I sorrisi stanno alla perfezione addosso alle persone, quelli che nascono spontanei nelle labbra di chi ricorda cose come la mia Birmania.

E’ bellissima. E’ fuori dal tempo ma già sfregiata da un turismo ignorante, da bus che arrivano consumano e vanno, da persone che non si sono poste il dubbio se andare o meno.

C’è polvere, ovunque.
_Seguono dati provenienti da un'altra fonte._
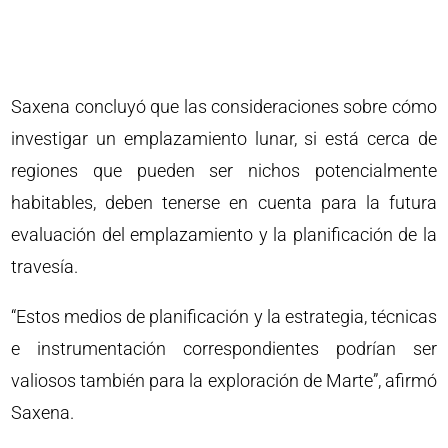
Saxena concluyó que las consideraciones sobre cómo
investigar un emplazamiento lunar, si está cerca de
regiones que pueden ser nichos potencialmente
habitables, deben tenerse en cuenta para la futura
evaluación del emplazamiento y la planificación de la
travesía.
“Estos medios de planificación y la estrategia, técnicas
e instrumentación correspondientes podrían ser
valiosos también para la exploración de Marte”, afirmó
Saxena.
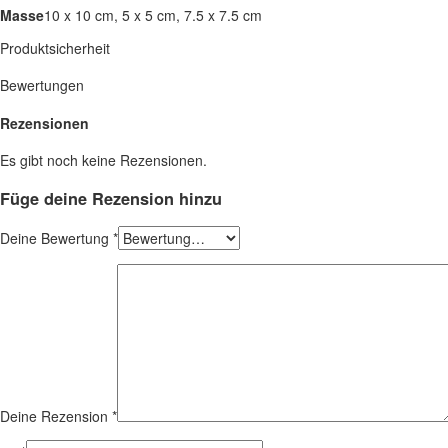
Masse
10 x 10 cm, 5 x 5 cm, 7.5 x 7.5 cm
Produktsicherheit
Bewertungen
Rezensionen
Es gibt noch keine Rezensionen.
Füge deine Rezension hinzu
Deine Bewertung
*
Deine Rezension
*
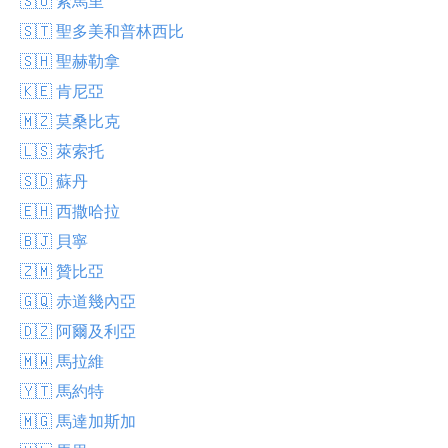
🇸🇴 索馬里
🇸🇹 聖多美和普林西比
🇸🇭 聖赫勒拿
🇰🇪 肯尼亞
🇲🇿 莫桑比克
🇱🇸 萊索托
🇸🇩 蘇丹
🇪🇭 西撒哈拉
🇧🇯 貝寧
🇿🇲 贊比亞
🇬🇶 赤道幾內亞
🇩🇿 阿爾及利亞
🇲🇼 馬拉維
🇾🇹 馬約特
🇲🇬 馬達加斯加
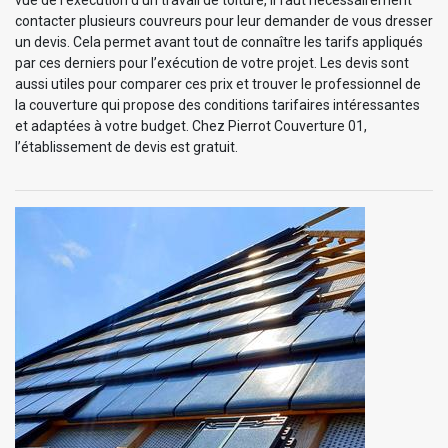
contacter plusieurs couvreurs pour leur demander de vous dresser
un devis. Cela permet avant tout de connaître les tarifs appliqués
par ces derniers pour l’exécution de votre projet. Les devis sont
aussi utiles pour comparer ces prix et trouver le professionnel de
la couverture qui propose des conditions tarifaires intéressantes
et adaptées à votre budget. Chez Pierrot Couverture 01,
l’établissement de devis est gratuit.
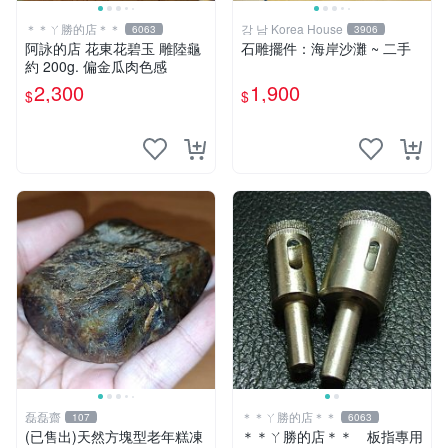
＊＊ㄚ勝的店＊＊
강 남 Korea House
6063
3906
阿詠的店 花東花碧玉 雕陸龜
石雕擺件：海岸沙灘 ~ 二手
約 200g. 偏金瓜肉色感
2,300
1,900
$
$
磊磊齋
＊＊ㄚ勝的店＊＊
107
6063
(已售出)天然方塊型老年糕凍
＊＊ㄚ勝的店＊＊ 板指專用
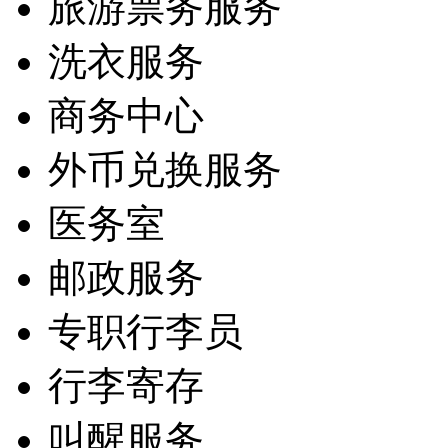
旅游票务服务
洗衣服务
商务中心
外币兑换服务
医务室
邮政服务
专职行李员
行李寄存
叫醒服务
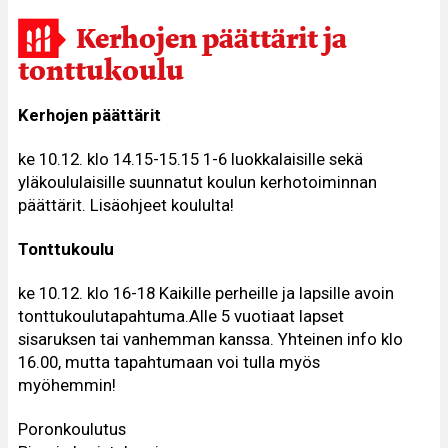
Kerhojen päättärit ja
tonttukoulu
Kerhojen päättärit
ke 10.12. klo 14.15-15.15 1-6 luokkalaisille sekä
yläkoululaisille suunnatut koulun kerhotoiminnan
päättärit. Lisäohjeet koululta!
Tonttukoulu
ke 10.12. klo 16-18 Kaikille perheille ja lapsille avoin
tonttukoulutapahtuma.Alle 5 vuotiaat lapset
sisaruksen tai vanhemman kanssa. Yhteinen info klo
16.00, mutta tapahtumaan voi tulla myös
myöhemmin!
Poronkoulutus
Ma la gente è accogliente, alcuni fin troppo.

Mi brucia l’anima a ripensarci perchè sento scorrere quei giorni nelle vene, come se si fossero bloccati da qualche parte fino a stasera e avessero ricominciato a scaldarmi l’anima, a far parte di me.

Ho un ricordo, il più bello del viaggio che sono felice sia stato ripreso da Gianni.

Io seduta nella casa della ragazza che ci faceva vedere il suo villaggio a Bagan, lei mi trucca con la tradizionale polvere di Thanakha , mi ripete più volte “don’t smile!”, le scappa da ridere perchè io ci provo ma non ci riesco, ho il sorriso stampato e non riesco a levarmelo quasi neanche per il tempo del trucco.

Neanche ora.

Non adesso, non ora che ho la Mia Birmania tra le mani.